### Aim of the task:
Transcribe every line of the records below word for word, omitting the pictures.

╭─ Dataset entries

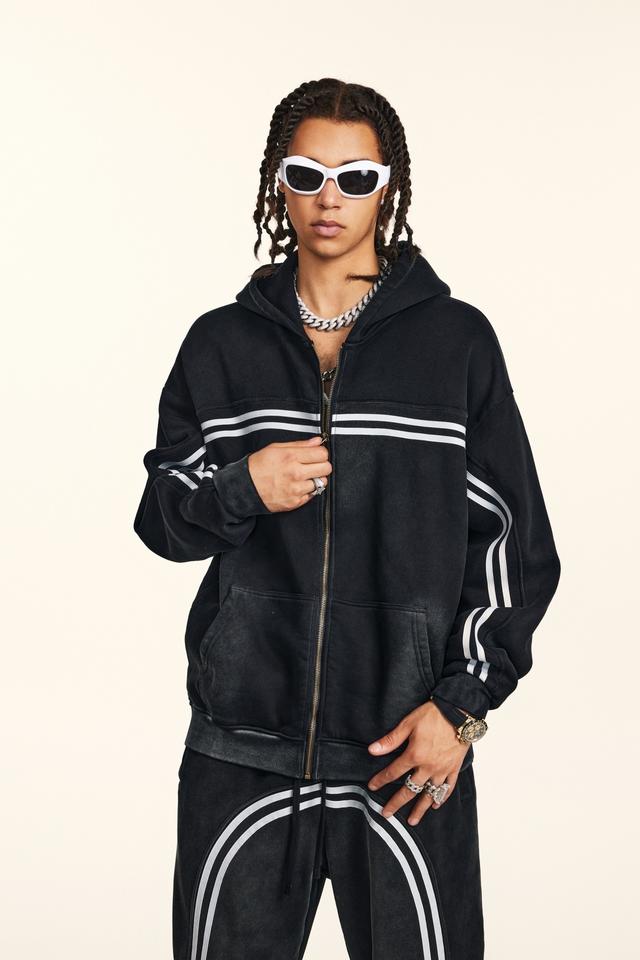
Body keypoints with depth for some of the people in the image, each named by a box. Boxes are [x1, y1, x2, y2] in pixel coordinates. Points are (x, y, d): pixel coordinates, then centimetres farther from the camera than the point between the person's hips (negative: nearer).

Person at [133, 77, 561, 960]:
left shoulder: (456, 340, 3)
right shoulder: (221, 341, 8)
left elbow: (515, 540, 3)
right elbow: (161, 517, 12)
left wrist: (463, 705, -6)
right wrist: (243, 488, -10)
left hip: (406, 753, -1)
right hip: (242, 746, 2)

╰─

### Response to this exercise:
Body keypoints with depth for some of the people in the image, each named by a box. Boxes are [x1, y1, x2, y2] in pixel coordinates. Points are (x, y, d): pixel coordinates, then centimetres farther from the camera than the point between the person's hips (negative: nearer).

Person at [133, 77, 561, 960]:
left shoulder: (456, 340, 3)
right shoulder: (221, 341, 8)
left elbow: (515, 540, 3)
right elbow: (161, 517, 12)
left wrist: (463, 705, -6)
right wrist: (243, 488, -10)
left hip: (406, 753, -1)
right hip: (242, 746, 2)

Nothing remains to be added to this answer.